## Study material
════
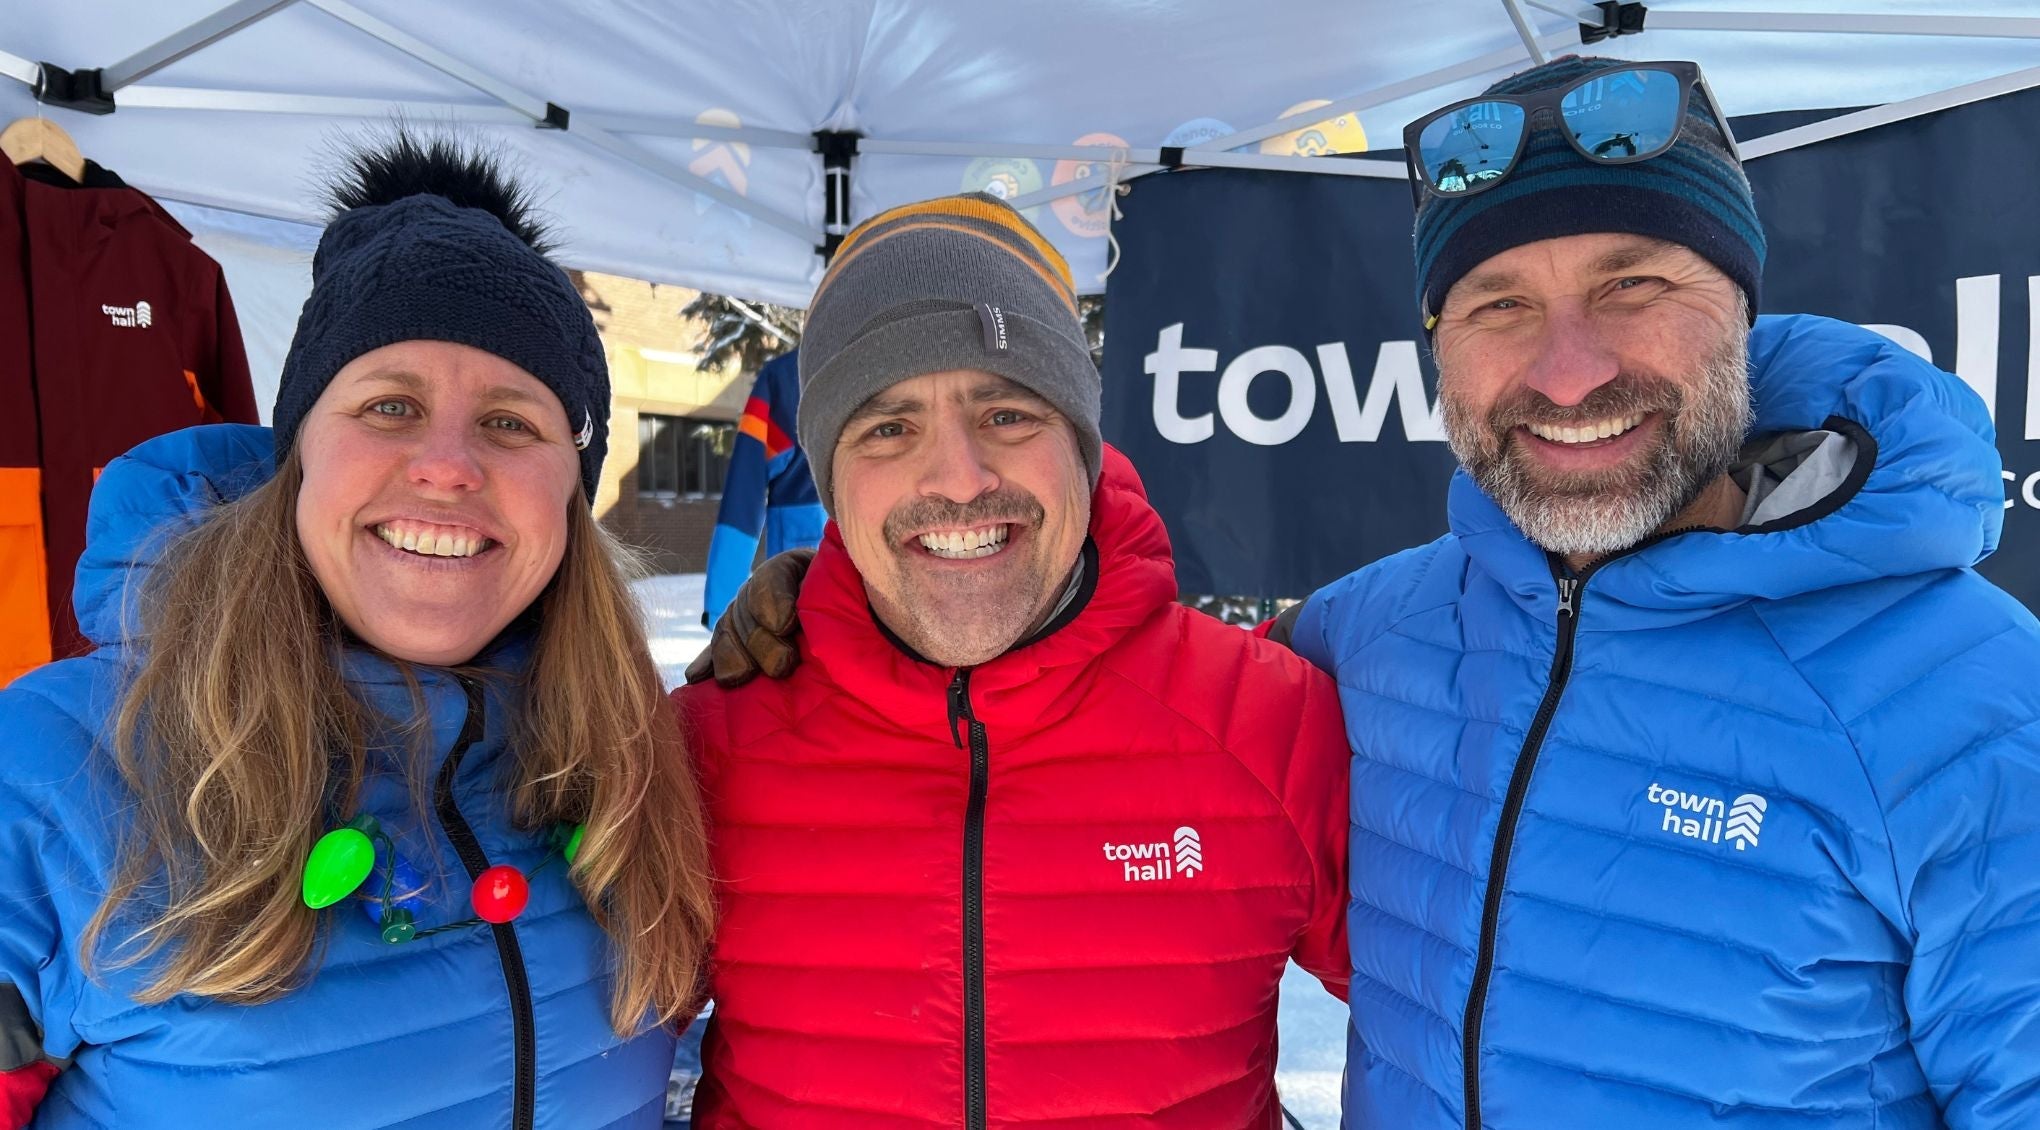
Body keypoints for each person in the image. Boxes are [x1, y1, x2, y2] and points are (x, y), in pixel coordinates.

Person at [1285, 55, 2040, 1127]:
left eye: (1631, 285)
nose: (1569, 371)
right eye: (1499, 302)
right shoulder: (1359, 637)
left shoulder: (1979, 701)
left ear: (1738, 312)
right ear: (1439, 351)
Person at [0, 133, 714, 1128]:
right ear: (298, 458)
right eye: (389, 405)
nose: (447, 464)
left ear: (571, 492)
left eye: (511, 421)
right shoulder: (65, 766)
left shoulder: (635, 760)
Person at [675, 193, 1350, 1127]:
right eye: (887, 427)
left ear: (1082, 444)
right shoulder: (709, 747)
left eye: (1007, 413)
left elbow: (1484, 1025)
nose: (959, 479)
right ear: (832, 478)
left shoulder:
════
## Exercise details
Number of lines holding "left" in the material: state it with no other words.

## Worked solution
10